Kısaca, günümüzde bir problem olarak karşımıza çıkan gerilla komutanlığında içine düştüğümüz darlığı, daha şimdiden bu alanda yapacağımız hazırlıkla yaşamamaktır. Yine Parti militanlığında yaşadığımız ve bir türlü örgütlenmeye gelmeyen, en az sorumluluk, en az pratikle işleri kurtarmaya çalışan tipi kesinlikle aşacağız. Onun yerine, halkın çıkarlarına çok bağlı, halkın geleneklerine, halkın yaklaşımlarına değer veren, esnek, tamamen halkın "böyle olmalıdır" dediği ölçüleri esas alan, tam bir siyasal önder gibi, sadece emekçilere değil, her sınıf ve tabakaya, zengine ve yoksula da hitap eden, çocuk örgütlenmesinden tutalım ihtiyar örgütlenmesine kadar, zindana hitap etmekten tutalım aydınlara kadar, tümüne hitap etmesini bileceğiz.

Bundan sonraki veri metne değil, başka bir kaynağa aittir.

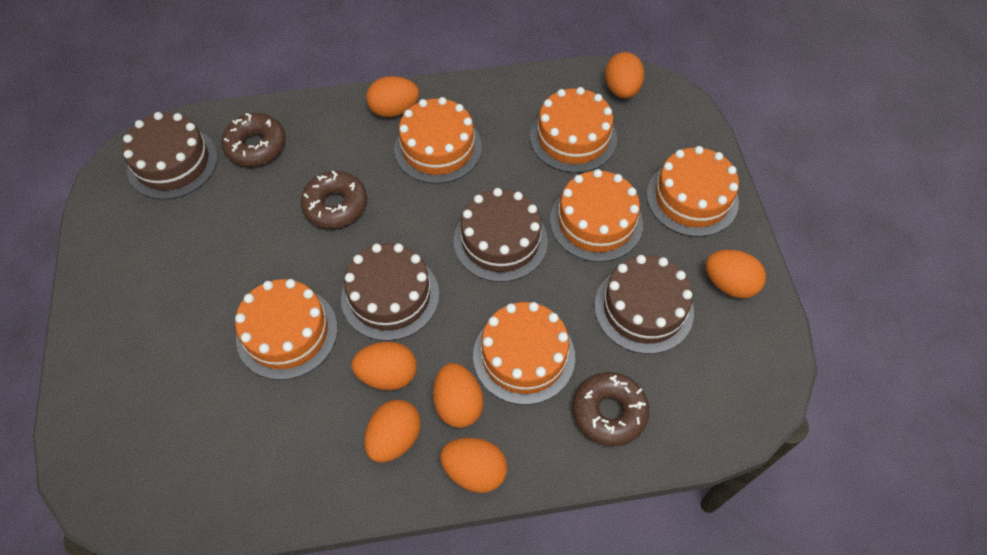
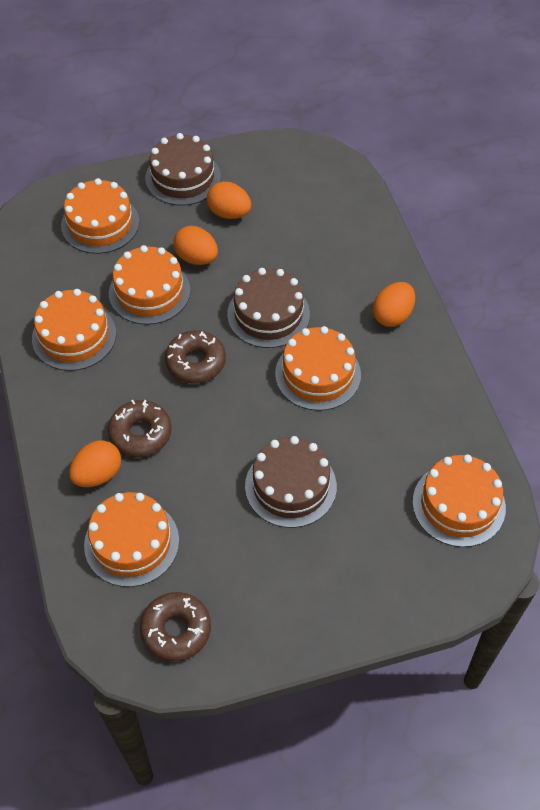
brown cake: [122,112,218,199] [341,243,439,341] [454,188,548,282] [594,255,694,354] = 4 -> [145,133,221,206] [227,268,310,348] [245,436,337,528] = 3
orange egg: [351,342,417,390] [364,399,421,463] [366,76,419,117] [433,363,484,428] [440,438,508,493] [605,52,645,98] [706,250,766,298] = 7 -> [69,440,121,487] [173,226,218,265] [207,182,251,219] [373,282,415,327] = 4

Ayrıca, gençlik, kadın, esnaf, köylü her kesimin somut konumları vardır. Bu konumlara denk gelebilecek yaklaşım, esnek ve yaratıcı bir önderlikle karşılanabilirse, halkın devrimci hareketi gelişecektir. Geçmişte bu konuda yaşanılan muazzam darlıklar çıkmıştır. Halka karşı bastırmacı, çok sekter davranarak, binlercesini bir kontra gibi karşımıza çıkaran anlayışlar, elbette ki düşman anlayışlarıdır. Parti adına, halk adına kimse böyle önderlik yapamaz. Suçtur! Aynı biçimde kaçırtıcı yaklaşımlardır. Öncü ve önderlik rolünü unutup halkın içinde, hatta halkın sırtında yaşamaya çalışmak sağ-tasfiyeciliktir. Böyleleri de görülmüştür. Önderlik konumu böyle yaşanmaz. Bunun yerine, halkın ilgilerine ve yaklaşımlarına karşı alabildiğine duyarlı, halkı esas alan; değil halkın sırtında ya-şamayı, halkı sürekli ileri çeken; ama sol sekterizme de düşmeyen; halkın kaldıramayacağı, güç getiremeyeceği eylem ve örgütlülükleri dayatmadan, halkın "üzerime düşeni yapabilirim" dediği eylemi biçimlerini dayatmak, devrim ve halk önderliği açısından vazgeçilmez önemdedir. Böyle önderler olmazsa, halk ayaklanması adı altında, halkı katliamlar da dahil, her türlü tehlikeyle karşı karşıya getirir.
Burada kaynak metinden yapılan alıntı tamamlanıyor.